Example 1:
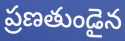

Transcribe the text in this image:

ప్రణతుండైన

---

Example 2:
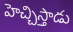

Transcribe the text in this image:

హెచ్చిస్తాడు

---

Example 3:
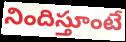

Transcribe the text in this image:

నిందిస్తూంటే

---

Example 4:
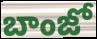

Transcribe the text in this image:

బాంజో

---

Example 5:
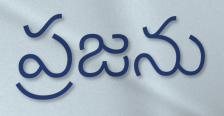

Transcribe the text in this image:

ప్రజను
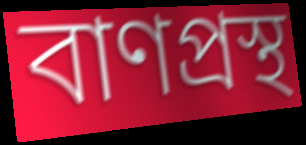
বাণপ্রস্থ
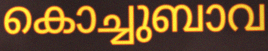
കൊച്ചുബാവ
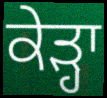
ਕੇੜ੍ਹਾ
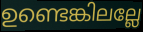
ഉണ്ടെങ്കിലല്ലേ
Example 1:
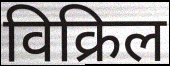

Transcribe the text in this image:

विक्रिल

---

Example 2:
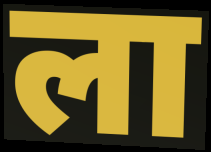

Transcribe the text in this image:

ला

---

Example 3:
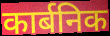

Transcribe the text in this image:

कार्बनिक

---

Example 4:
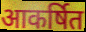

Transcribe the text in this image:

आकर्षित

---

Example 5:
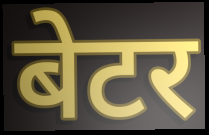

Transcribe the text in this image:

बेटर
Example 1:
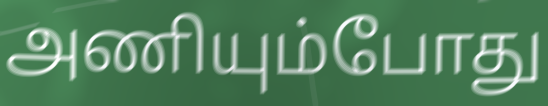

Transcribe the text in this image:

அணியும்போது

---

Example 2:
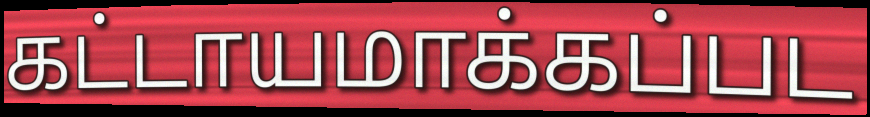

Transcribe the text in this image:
****
Give the data above again, exactly and completely. No pictures go in.

Example 1:

Transcribe the text in this image:

ప్రణతుండైన

---

Example 2:

Transcribe the text in this image:

హెచ్చిస్తాడు

---

Example 3:

Transcribe the text in this image:

నిందిస్తూంటే

---

Example 4:

Transcribe the text in this image:

బాంజో

---

Example 5:

Transcribe the text in this image:

ప్రజను
বাণপ্রস্থ
കൊച്ചുബാവ
ਕੇੜ੍ਹਾ
ഉണ്ടെങ്കിലല്ലേ
Example 1:

Transcribe the text in this image:

विक्रिल

---

Example 2:

Transcribe the text in this image:

ला

---

Example 3:

Transcribe the text in this image:

कार्बनिक

---

Example 4:

Transcribe the text in this image:

आकर्षित

---

Example 5:

Transcribe the text in this image:

बेटर
Example 1:

Transcribe the text in this image:

அணியும்போது

---

Example 2:

Transcribe the text in this image:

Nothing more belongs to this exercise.